L'année passée, 260 cas suisses ont été transmis à la Cour européenne des droits de l'homme. Sur ces 260, 245 ont été déclarés irrecevables. Il y a eu 9 arrêts, et parmi eux, il y a eu 7 cas dans lesquels la Suisse a été condamnée. Ces chiffres sont à peu près similaires d'une année sur l'autre. Il s'agit donc de 3 pour cent des cas ayant donné lieu à une décision de la Cour disant que la Suisse n'a pas appliqué correctement toute la Convention, qu'elle doit corriger des choses. Pour l'immense majorité des autres cas, la Cour estime que la Suisse fait correctement son travail. Ce mécanisme est essentiel pour les libertés fondamentales - je l'ai dit - de nos concitoyennes et concitoyens, voire pour nous-mêmes - d'ailleurs un membre de cette assemblée a récemment essayé de recourir devant la Cour pour défendre ses droits, et il est parfaitement légitime de le faire. Il faut absolument que nous maintenions ce mécanisme - mais cela, on aura l'occasion d'en discuter lors de la troisième semaine de la session, puisqu'il y a une proposition d'en sortir. Je suis convaincu qu'on aura la sagesse d'y rester. Si l'on y reste, il est intéressant d'aller voir comment ce mécanisme fonctionne, comment la Suisse réagit lorsqu'il y a une décision, et de voir s'il y a des améliorations que l'on peut faire dans les processus. Ce travail avait été fait de manière assez approfondie il y a 10 ans, faisant suite à un postulat déposé par M. Stöckli et accepté par le Conseil des Etats, à l'occasion des 40 ans de l'adhésion de la Suisse à la Convention européenne des droits de l'homme, pour voir comment fonctionne ce mécanisme. Le Conseil fédéral avait livré un rapport qui est extrêmement intéressant et très instructif. La demande est simplement de faire un "update", une mise à jour de cette analyse, puisque, pendant les 10 dernières années, il y a eu d'autres cas qui concernaient la Suisse, mais il y a aussi eu d'autres jugements qui ne concernaient pas spécifiquement des affaires suisses, mais qui ont un impact sur notre pays, puisque la jurisprudence de la Cour s'applique à l'entier des membres du Conseil de l'Europe. Par conséquent, il est nécessaire de faire le point sur ces questions et de vérifier ou d'analyser les évolutions qu'il y a eu. C'est en tout cas ce que demande le postulat.

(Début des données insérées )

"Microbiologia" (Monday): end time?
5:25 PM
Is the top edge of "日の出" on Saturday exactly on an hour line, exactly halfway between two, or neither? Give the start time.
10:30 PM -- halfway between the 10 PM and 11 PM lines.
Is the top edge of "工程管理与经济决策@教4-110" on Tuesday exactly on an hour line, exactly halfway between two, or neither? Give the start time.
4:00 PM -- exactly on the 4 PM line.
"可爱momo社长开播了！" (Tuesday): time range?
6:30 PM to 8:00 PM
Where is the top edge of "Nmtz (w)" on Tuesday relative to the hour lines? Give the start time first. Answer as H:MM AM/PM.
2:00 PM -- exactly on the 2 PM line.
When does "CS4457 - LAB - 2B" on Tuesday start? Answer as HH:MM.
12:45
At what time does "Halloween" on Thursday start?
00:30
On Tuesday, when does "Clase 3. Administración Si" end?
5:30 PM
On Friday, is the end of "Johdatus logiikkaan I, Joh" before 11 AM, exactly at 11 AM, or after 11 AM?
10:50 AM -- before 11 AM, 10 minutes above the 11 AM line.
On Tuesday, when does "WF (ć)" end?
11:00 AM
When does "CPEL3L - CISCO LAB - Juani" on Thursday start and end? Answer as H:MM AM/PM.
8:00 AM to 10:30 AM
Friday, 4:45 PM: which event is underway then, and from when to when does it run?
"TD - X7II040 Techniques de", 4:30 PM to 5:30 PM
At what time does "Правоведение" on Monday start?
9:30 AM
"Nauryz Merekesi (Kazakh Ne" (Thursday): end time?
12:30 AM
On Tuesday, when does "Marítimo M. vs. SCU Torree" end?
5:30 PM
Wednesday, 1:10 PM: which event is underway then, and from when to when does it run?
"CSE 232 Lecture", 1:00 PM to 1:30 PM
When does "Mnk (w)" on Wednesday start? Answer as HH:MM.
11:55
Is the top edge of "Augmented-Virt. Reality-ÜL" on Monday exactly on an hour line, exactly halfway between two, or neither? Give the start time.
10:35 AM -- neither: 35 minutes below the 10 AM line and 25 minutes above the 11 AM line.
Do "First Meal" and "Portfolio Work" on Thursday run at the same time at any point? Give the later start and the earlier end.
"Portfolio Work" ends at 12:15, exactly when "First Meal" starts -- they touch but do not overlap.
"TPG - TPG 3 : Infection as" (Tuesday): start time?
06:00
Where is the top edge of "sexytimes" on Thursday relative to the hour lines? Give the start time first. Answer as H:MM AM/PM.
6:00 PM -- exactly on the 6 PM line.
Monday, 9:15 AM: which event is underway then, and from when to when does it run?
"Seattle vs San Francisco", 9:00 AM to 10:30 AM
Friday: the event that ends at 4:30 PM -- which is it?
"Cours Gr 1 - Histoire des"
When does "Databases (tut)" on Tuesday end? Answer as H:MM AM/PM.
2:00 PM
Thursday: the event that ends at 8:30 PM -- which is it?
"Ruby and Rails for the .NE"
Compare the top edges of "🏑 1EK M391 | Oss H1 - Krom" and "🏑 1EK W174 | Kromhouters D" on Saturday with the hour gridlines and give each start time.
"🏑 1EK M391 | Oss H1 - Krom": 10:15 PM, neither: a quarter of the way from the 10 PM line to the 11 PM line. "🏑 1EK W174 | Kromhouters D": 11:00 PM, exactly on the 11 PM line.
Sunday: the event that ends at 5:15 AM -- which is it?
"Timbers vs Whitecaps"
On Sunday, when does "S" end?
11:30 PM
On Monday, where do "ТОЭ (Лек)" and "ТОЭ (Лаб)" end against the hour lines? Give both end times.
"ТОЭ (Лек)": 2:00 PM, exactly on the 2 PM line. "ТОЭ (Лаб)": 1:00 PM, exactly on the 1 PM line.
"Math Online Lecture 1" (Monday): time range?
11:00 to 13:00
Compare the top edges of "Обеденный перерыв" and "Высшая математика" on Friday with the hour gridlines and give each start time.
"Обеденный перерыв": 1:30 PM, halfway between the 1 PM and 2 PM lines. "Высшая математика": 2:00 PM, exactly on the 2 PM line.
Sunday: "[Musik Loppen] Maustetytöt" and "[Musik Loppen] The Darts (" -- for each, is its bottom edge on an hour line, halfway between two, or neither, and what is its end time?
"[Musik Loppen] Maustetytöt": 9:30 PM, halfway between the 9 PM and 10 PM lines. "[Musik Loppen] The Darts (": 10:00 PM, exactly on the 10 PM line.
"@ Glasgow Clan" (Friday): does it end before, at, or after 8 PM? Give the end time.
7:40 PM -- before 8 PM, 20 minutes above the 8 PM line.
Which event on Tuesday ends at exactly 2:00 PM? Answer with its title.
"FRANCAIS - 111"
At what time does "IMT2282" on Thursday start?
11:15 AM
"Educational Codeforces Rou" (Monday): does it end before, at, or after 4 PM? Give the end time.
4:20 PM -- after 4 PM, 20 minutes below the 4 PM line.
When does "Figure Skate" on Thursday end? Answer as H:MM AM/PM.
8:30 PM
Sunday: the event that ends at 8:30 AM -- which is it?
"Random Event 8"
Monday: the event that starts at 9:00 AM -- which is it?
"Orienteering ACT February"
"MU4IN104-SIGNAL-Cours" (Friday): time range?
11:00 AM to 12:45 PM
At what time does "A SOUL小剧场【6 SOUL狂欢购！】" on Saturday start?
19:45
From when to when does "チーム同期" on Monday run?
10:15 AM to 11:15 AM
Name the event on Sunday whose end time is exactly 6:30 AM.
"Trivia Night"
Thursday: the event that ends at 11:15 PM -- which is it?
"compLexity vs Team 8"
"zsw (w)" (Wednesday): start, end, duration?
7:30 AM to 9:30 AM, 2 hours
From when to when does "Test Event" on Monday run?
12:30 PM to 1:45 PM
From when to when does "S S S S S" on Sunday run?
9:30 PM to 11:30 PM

Le postulat demande aussi d'examiner l'adhésion à deux des protocoles additionnels que la Suisse n'a pas encore signés. Il s'agit des protocoles 12 et 16: l'un porte sur la non-discrimination et l'autre sur une possibilité pour le Tribunal fédéral de s'adresser à la Cour avec des questions préjudicielles - qui ne s'appellent pas comme cela, mais il s'agit de ce type de mécanisme. Il serait intéressant de se poser la question afin de savoir si cela est toujours une bonne position que de ne pas adhérer à ces protocoles. Le Conseil fédéral, par rapport au protocole 16, avait dit à l'époque qu'il voulait[NB]attendre[NB]de[NB]voir[NB]si[NB]une pratique se développait. Elle s'est développée entre temps, et il s'agit tout simplement de faire le point.

Mesdames et Messieurs, je suis convaincu que cet instrument est extrêmement précieux. Nous aurons encore une fois le débat en troisième semaine de session pour savoir si la Suisse veut rester dans ce mécanisme. Si elle reste - et je le souhaite -, il faut simplement que nous fassions le point sur son application.

C'est ce que nous vous proposons, et nous vous remercions d'adopter ce postulat.